■ Task item:
Render the part of the records that opens with the line containing "ANTWERP I VALERIE TRAAN GALLERY" and closes with the last line of the records as a JSON list of strings, one string per line, skipping blank lines.

#### Exercise input

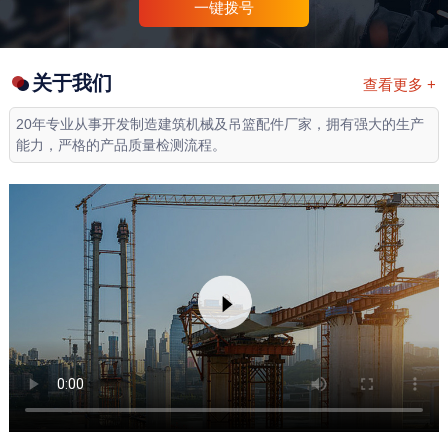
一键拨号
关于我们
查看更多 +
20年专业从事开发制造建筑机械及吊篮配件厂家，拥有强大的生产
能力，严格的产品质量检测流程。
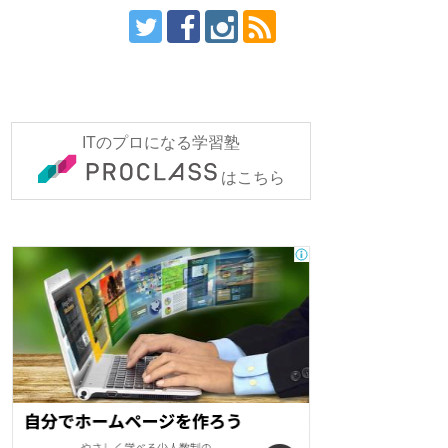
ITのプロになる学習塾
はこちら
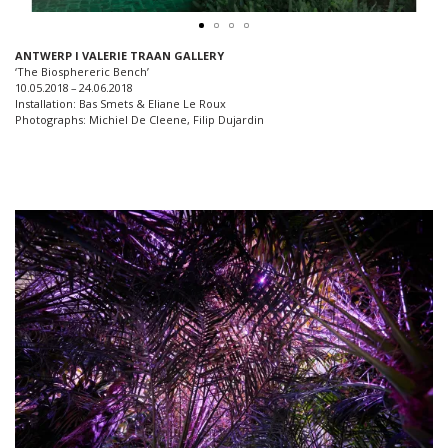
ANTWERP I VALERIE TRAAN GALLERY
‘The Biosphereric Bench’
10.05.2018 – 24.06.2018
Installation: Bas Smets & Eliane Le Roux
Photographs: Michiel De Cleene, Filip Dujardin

########

■ Expected output:
[
  "ANTWERP I VALERIE TRAAN GALLERY",
  "‘The Biosphereric Bench’",
  "10.05.2018 – 24.06.2018",
  "Installation: Bas Smets & Eliane Le Roux",
  "Photographs: Michiel De Cleene, Filip Dujardin"
]